◆ STATED PROBLEM
Format the material below as a Markdown table with two columns, Row and Line. Number each non-blank line in order under Row and put its text under Line.

◆ INFORMATION SHOWN
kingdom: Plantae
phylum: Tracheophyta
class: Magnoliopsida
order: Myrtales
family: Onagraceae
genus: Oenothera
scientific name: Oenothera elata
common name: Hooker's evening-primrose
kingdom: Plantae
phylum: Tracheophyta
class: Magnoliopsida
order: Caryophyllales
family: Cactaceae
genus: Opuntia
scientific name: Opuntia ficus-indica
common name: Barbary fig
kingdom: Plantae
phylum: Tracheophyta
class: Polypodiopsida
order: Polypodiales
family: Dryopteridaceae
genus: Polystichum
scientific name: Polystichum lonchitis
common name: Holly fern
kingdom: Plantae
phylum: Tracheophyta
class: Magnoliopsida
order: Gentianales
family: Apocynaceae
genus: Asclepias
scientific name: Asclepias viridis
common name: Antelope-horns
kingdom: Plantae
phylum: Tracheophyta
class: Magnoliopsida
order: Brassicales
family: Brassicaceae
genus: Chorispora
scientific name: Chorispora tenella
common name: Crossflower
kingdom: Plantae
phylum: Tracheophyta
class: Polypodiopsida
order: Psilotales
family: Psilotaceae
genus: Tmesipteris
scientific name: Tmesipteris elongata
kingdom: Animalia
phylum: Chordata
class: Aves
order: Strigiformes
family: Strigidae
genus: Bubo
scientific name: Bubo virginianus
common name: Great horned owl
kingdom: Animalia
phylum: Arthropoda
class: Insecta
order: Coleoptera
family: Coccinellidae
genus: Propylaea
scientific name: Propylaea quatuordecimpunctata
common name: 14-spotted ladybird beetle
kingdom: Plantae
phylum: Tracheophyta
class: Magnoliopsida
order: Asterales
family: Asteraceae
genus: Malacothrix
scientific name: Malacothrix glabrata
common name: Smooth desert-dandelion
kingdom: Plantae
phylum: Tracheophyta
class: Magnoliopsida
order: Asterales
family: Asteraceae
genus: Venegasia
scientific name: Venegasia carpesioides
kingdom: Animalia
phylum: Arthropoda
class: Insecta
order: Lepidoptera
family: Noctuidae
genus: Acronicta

◆ RESULT OF THE EXERCISE
| Row | Line |
|---|---|
| 1 | kingdom: Plantae |
| 2 | phylum: Tracheophyta |
| 3 | class: Magnoliopsida |
| 4 | order: Myrtales |
| 5 | family: Onagraceae |
| 6 | genus: Oenothera |
| 7 | scientific name: Oenothera elata |
| 8 | common name: Hooker's evening-primrose |
| 9 | kingdom: Plantae |
| 10 | phylum: Tracheophyta |
| 11 | class: Magnoliopsida |
| 12 | order: Caryophyllales |
| 13 | family: Cactaceae |
| 14 | genus: Opuntia |
| 15 | scientific name: Opuntia ficus-indica |
| 16 | common name: Barbary fig |
| 17 | kingdom: Plantae |
| 18 | phylum: Tracheophyta |
| 19 | class: Polypodiopsida |
| 20 | order: Polypodiales |
| 21 | family: Dryopteridaceae |
| 22 | genus: Polystichum |
| 23 | scientific name: Polystichum lonchitis |
| 24 | common name: Holly fern |
| 25 | kingdom: Plantae |
| 26 | phylum: Tracheophyta |
| 27 | class: Magnoliopsida |
| 28 | order: Gentianales |
| 29 | family: Apocynaceae |
| 30 | genus: Asclepias |
| 31 | scientific name: Asclepias viridis |
| 32 | common name: Antelope-horns |
| 33 | kingdom: Plantae |
| 34 | phylum: Tracheophyta |
| 35 | class: Magnoliopsida |
| 36 | order: Brassicales |
| 37 | family: Brassicaceae |
| 38 | genus: Chorispora |
| 39 | scientific name: Chorispora tenella |
| 40 | common name: Crossflower |
| 41 | kingdom: Plantae |
| 42 | phylum: Tracheophyta |
| 43 | class: Polypodiopsida |
| 44 | order: Psilotales |
| 45 | family: Psilotaceae |
| 46 | genus: Tmesipteris |
| 47 | scientific name: Tmesipteris elongata |
| 48 | kingdom: Animalia |
| 49 | phylum: Chordata |
| 50 | class: Aves |
| 51 | order: Strigiformes |
| 52 | family: Strigidae |
| 53 | genus: Bubo |
| 54 | scientific name: Bubo virginianus |
| 55 | common name: Great horned owl |
| 56 | kingdom: Animalia |
| 57 | phylum: Arthropoda |
| 58 | class: Insecta |
| 59 | order: Coleoptera |
| 60 | family: Coccinellidae |
| 61 | genus: Propylaea |
| 62 | scientific name: Propylaea quatuordecimpunctata |
| 63 | common name: 14-spotted ladybird beetle |
| 64 | kingdom: Plantae |
| 65 | phylum: Tracheophyta |
| 66 | class: Magnoliopsida |
| 67 | order: Asterales |
| 68 | family: Asteraceae |
| 69 | genus: Malacothrix |
| 70 | scientific name: Malacothrix glabrata |
| 71 | common name: Smooth desert-dandelion |
| 72 | kingdom: Plantae |
| 73 | phylum: Tracheophyta |
| 74 | class: Magnoliopsida |
| 75 | order: Asterales |
| 76 | family: Asteraceae |
| 77 | genus: Venegasia |
| 78 | scientific name: Venegasia carpesioides |
| 79 | kingdom: Animalia |
| 80 | phylum: Arthropoda |
| 81 | class: Insecta |
| 82 | order: Lepidoptera |
| 83 | family: Noctuidae |
| 84 | genus: Acronicta |